Zulassung der spritzgegossenen Probekörper
Die Ankündigung der Präsentation von Probekörpern erfolgte sehr spät im Beschwerdeverfahren, nämlich erst am 28. Juli 2017. Zudem sei weder mit der Eingabe vom 28. Juli 2017, noch in der mündlichen Verhandlung vor der Kammer erläutert worden, was genau diese Probekörper repräsentierten. Eine unmittelbare Prüfung der Probekörper und gegebenenfalls deren Nachbau seitens der Beschwerdeführerinnen sei dadurch ohne Verlegung der mündlichen Verhandlung nicht mehr möglich. Es sei demnach nicht möglich gewesen, sich auf die Diskussion der Probekörper angemessen vorzubereiten. Die erfinderische Tätigkeit des Hauptantrages gegenüber D1 sei außerdem in der ersten Instanz vor der Einspruchsabteilung schon erörtert worden. Die Probekörper hätten demnach zu diesem Zeitpunkt gezeigt werden können und sollen. Die von der Beschwerdegegnerin mitgeführten Probekörper seien aus diesen Gründen in das Beschwerdeverfahren nicht zuzulassen. Eine Verlegung der mündlichen Verhandlung vor der Kammer wäre jedenfalls geboten, sollten die Probekörper zugelassen werden.
Erfinderische Tätigkeit
Ausgehend von D1 und insbesondere von der Probe FST-10 des Beispiels 5 als nächstliegendem Stand der Technik sei der Unterschied lediglich die Teilchengröße der Kunststoffpartikel. Der einzige Effekt, der mit diesem Unterschied im Streitpatent verbunden sei, sei der Glanzwert bei einem Winkel von 60° eines durch Spritzguss hergestellten Prüfkörpers zu sehen. Ein Vergleich des Beispiels 2 mit dem Vergleichbeispiel 2 zeige, dass der Effekt minimal sei. Demnach sei dem Streitpatent zugrunde liegende Aufgabe die Herstellung von alternativen Polymermischungen. Der beanspruchte Gegenstand resultiere aus einer willkürlichen Auswahl innerhalb der Merkmale der D1. D1 befasse sich mit der Herstellung von Artikeln mit mattierten Oberflächen aus allgemeinen Polymermischungen. Neben Extrusion lehre D1 auch das Spritzgiessen der darin offenbarten Polymermischungen zur Herstellung der Artikel. Es sei auch allgemein bekannt, dass spritzgegossene Formkörper generell eine glattere Oberfläche aufwiesen als extrudierte Formkörper. Darüber hinaus weise D1 darauf hin, die Teilchengröße zu variieren, um die Rauhigkeit der Oberfläche einzustellen. In D1 seien auch Teilchengrößen von 15 bis 70 µm gelehrt. Der beanspruchte Gegenstand sei aus diesen Gründen nicht erfinderisch.

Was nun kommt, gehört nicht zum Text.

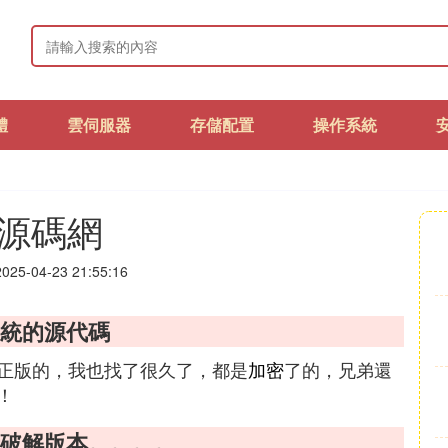
體
雲伺服器
存儲配置
操作系統
a源碼網
25-04-23 21:55:16
系統的源代碼
正版的，我也找了很久了，都是
加密
了的，兄弟還
！
者破解版本。。。。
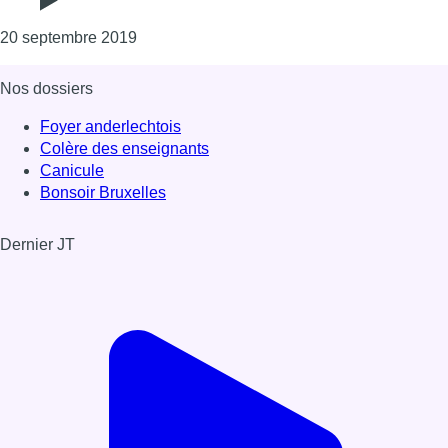
Consulter l'article "L’ULB et la VUB célèb
20 septembre 2019
Nos dossiers
Foyer anderlechtois
Colère des enseignants
Canicule
Bonsoir Bruxelles
Dernier JT
Voir le dernier JT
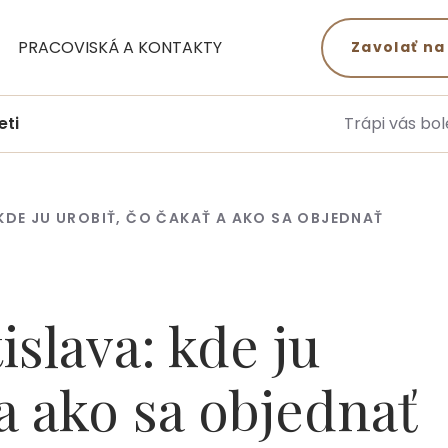
PRACOVISKÁ A KONTAKTY
Zavolať na
eti
Trápi vás bol
KDE JU UROBIŤ, ČO ČAKAŤ A AKO SA OBJEDNAŤ
slava: kde ju
 a ako sa objednať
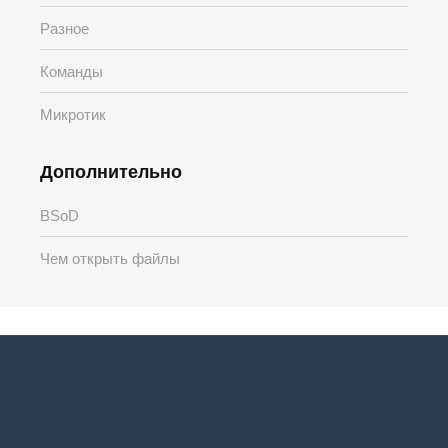
Разное
Команды
Микротик
Дополнительно
BSoD
Чем открыть файлы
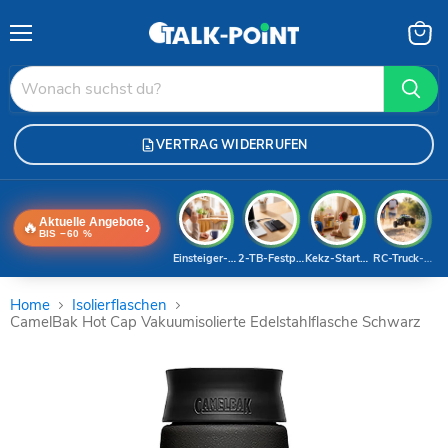
Menü
Waren
anzei
VERTRAG WIDERRUFEN
Aktuelle Angebote
🔥
›
BIS −60 %
Einsteiger-Handy
2-TB-Festplatte
Kekz-Starterset
RC-Truck-Dea
Home
Isolierflaschen
CamelBak Hot Cap Vakuumisolierte Edelstahlflasche Schwarz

XIII. Die für die Entscheidung relevanten Argumente der Beschwerdegegnerin können wie folgt zusammengefasst werden:
Zulassung der spritzgegossenen Probekörper
Spritzgegossene Probekörper aus einer erfindungsgemäßen Polymermischung sowie, als Vergleich, spritzgegossene und extrudierte Probekörper nach dem Standen der Technik stünden der Kammer und der Beschwerdeführerinnen zur Verfügung. Diese Probekörper seien angeboten, um die im Streitpatent geltend gemachten Effekte zu verdeutlichen, insbesondere in Bezug auf deren Oberflächen. Diese Probekörper seien ins Verfahren zuzulassen, zumal diese die technische Lehre des Streitpatents lediglich veranschaulichen sollen. Aus verfahrensrechtlichen Gründen sei es objektiv nicht möglich gewesen, eine Begutachtung dieser Probekörper innerhalb der Frist gemäß Artikel 12 VOBK durch die Beschwerdekammer und die Beteiligten zu veranlassen.
Erfinderische Tätigkeit
D1 sei der nächstliegende Stand der Technik. Der beanspruchte Gegenstand unterscheide sich von D1 durch die kombinierte Verwendung von Kunststoffpartikeln mit einer bestimmten mittleren Teilchengröße mit Schlagzähmodifizierungsmitteln auf Basis von vernetzten Poly(meth)acrylaten, die nicht kovalent an die Polymermatrix gebunden seien. Weiterhin seien die erfindungsgemäßen Formkörper mittels Spritzguss statt mittels Extrusion hergestellt worden und die resultierenden Formkörper aufwiesen ein bestimmtes Eigenschaftsprofil (Vicaterweichungstemperatur, Glanz und Rauhigkeit). Dadurch seien Oberflächen mit feineren Körnungen und samtmatten Glanz möglich und dies obwohl eine Form mit spiegelglatter Oberfläche verwendet worden sei. Dafür sei die Verwendung der spezifischen Kunststoffpartikel in Kombination mit dem Schlagzähmodifizierungsmittel b) notwendig. Das Schlagzähmodifizierungsmittel b) bewirke eine mechanische Rückstellung der Kunststoffpartikel in der Polymermatrix, so dass sich der Mattierungseffekt einstellen könne. Voraussetzung dafür sei, dass das Schlagzähmodifizierungsmittel b) nicht kovalent an die Matrix gebunden sei.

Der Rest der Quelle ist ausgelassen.